An interesting take away from the TPRS seminar was how foreigners learn and use Chinese. Waltz said that she surveyed MRT riders in Taiwan on when they handwrite Chinese and they use it three ways: to write down phone message, to make shopping lists, and to send personal cards. Her takeaway was that in today’s world it is fine to focus on recognition of characters and being able to compose on computer. (The main exception here is testing: most Taiwanese testing still uses paper and pencil.) For Sam, I think I’m going to see if his school would let him take a tablet computer in and type during class, do flash cards, read, and do other exercises. I’ve started him on pinyin (the main foreigner romanization system) and he seems to get it.
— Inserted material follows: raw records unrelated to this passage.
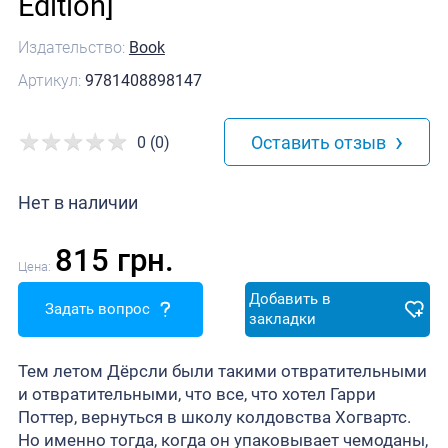
Edition]
Издательство:
Book
Артикул:
9781408898147
›
Оставить отзыв
0 (0)
Нет в наличии
815 грн.
Цена:
Добавить в
Задать вопрос
закладки
Тем летом Дёрсли были такими отвратительными
и отвратительными, что все, что хотел Гарри
Поттер, вернуться в школу колдовства Хогвартс.
Но именно тогда, когда он упаковывает чемоданы,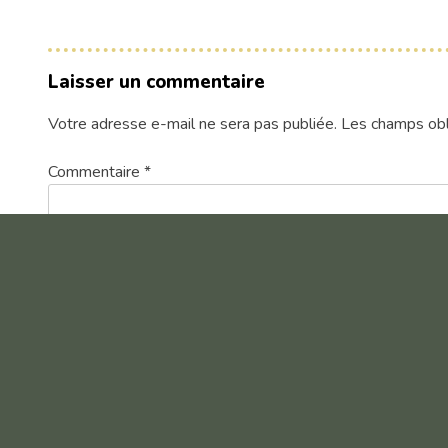
Laisser un commentaire
Votre adresse e-mail ne sera pas publiée.
Les champs obl
Commentaire
*
Nom
*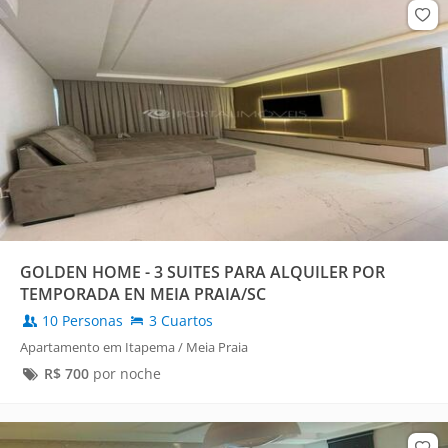
GOLDEN HOME - 3 SUITES PARA ALQUILER POR
TEMPORADA EN MEIA PRAIA/SC
10 Personas
3 Cuartos
Apartamento em Itapema / Meia Praia
R$
700
por noche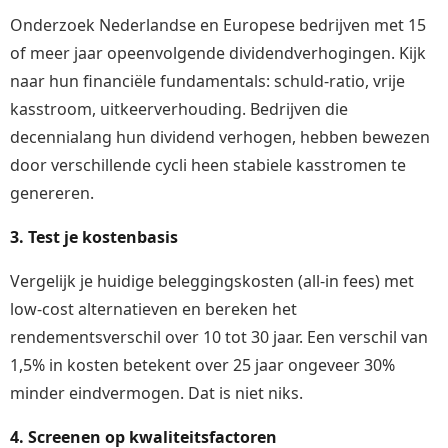
Onderzoek Nederlandse en Europese bedrijven met 15
of meer jaar opeenvolgende dividendverhogingen. Kijk
naar hun financiële fundamentals: schuld-ratio, vrije
kasstroom, uitkeerverhouding. Bedrijven die
decennialang hun dividend verhogen, hebben bewezen
door verschillende cycli heen stabiele kasstromen te
genereren.
3. Test je kostenbasis
Vergelijk je huidige beleggingskosten (all-in fees) met
low-cost alternatieven en bereken het
rendementsverschil over 10 tot 30 jaar. Een verschil van
1,5% in kosten betekent over 25 jaar ongeveer 30%
minder eindvermogen. Dat is niet niks.
4. Screenen op kwaliteitsfactoren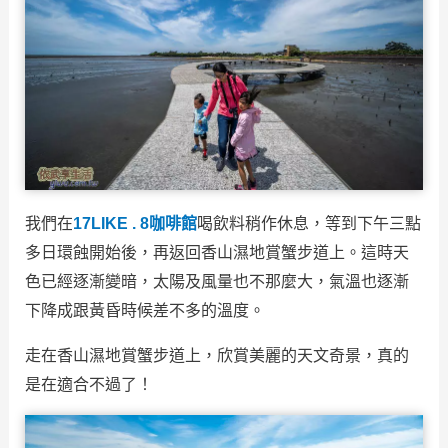
我們在
17LIKE . 8咖啡館
喝飲料稍作休息，等到下午三點
多日環蝕開始後，再返回香山濕地賞蟹步道上。這時天
色已經逐漸變暗，太陽及風量也不那麼大，氣溫也逐漸
下降成跟黃昏時候差不多的溫度。
走在香山濕地賞蟹步道上，欣賞美麗的天文奇景，真的
是在適合不過了！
I’m not sure if he’s sufficiently self-motivated to so much learning on his own, but he has an amazing knack to work on something if he really wants to learn it (he’s now working on the names of Pokemon in Chinese–閃電鳥，噴火龍，等).
This isn’t a magic bullet, but our goal has always been to try to keep kids in Chinese for as long as possible. In some ways, language is a waiting game–how can you steep yourself in the language long enough to really learn and use? This seems like a promising approach.